That is not how the word is used. It is very often (almost always) used as a way for the rejected party to feel sorry for themselves, blame the person who rejected them, and then try to find ways to "get out" of it or avoid it happening in the future, as if friendship with someone you're attracted to is the social equivalent of the bubonic plague.

Ryotknife said:
If say a woman finally mustered the courage to ask a guy out whom she had a secret crush on and was rejected, is she a victim? No. You would feel bad for her, sure, because having your heart broken can be soul crushing. The only thing she is a "victim" of is bad luck. Same thing with friendzoning. Not to mention, the term friendzone is often used by OTHERS to describe what happened to a rejected person. If friendzoning was only used by the individual in question as a way to cope with rejection in an unhealthy manner, others would not readily use it to describe what happens.
Yes, they would, because, if it happened to them, that would allow them the same "get out of responsibility" card that the rejected person is getting.

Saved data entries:
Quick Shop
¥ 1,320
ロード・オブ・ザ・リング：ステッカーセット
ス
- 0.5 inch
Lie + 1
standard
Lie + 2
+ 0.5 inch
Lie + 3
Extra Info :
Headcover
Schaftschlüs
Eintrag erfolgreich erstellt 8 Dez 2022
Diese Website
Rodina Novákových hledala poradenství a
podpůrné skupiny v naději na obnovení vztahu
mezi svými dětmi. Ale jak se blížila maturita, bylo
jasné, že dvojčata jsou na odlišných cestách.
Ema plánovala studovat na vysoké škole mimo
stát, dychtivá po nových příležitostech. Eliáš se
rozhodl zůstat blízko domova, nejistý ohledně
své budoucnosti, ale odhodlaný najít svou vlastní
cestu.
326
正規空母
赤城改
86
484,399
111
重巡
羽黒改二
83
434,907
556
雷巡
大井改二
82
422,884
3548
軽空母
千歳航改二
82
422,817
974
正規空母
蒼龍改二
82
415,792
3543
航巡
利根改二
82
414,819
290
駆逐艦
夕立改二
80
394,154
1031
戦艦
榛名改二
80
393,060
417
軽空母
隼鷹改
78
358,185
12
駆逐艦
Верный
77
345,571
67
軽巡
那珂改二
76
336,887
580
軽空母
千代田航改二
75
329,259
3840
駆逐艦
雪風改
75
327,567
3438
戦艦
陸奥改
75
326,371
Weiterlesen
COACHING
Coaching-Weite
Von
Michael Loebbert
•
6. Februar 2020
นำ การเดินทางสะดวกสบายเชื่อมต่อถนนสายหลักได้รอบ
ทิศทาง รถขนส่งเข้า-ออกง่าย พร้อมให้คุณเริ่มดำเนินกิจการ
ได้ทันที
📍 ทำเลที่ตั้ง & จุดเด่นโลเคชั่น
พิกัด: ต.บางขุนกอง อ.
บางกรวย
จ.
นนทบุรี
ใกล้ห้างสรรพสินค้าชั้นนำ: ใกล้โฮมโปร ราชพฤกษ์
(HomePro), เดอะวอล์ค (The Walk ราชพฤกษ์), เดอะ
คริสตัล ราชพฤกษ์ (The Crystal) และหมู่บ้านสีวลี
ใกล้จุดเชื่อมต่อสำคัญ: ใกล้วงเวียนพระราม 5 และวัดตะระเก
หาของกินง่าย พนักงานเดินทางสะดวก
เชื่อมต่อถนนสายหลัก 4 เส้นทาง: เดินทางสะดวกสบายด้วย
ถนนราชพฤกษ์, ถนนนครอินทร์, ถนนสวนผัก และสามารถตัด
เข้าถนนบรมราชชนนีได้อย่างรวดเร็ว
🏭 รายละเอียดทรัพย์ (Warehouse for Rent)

## WHAT YOU NEED TO DO
a – In the friendzone post, reproduce the passage between "Yes, they would, because, if" and "person is getting.", inclusive.
b – Answer these from the friendzone post:
(i) In the first paragraph, friendship with someone you're attracted to is treated as the social equivalent of what?
(ii) In the quoted remarks, what is the rejected woman said to be a "victim" of?
(iii) According to the quoted remarks, besides the rejected person, who often uses the term friendzone?

## PER-TASK ANSWERS
a –
Yes, they would, because, if it happened to them, that would allow them the same "get out of responsibility" card that the rejected person is getting.

b –
(i) The bubonic plague.
(ii) Bad luck.
(iii) Others, to describe what happened to a rejected person.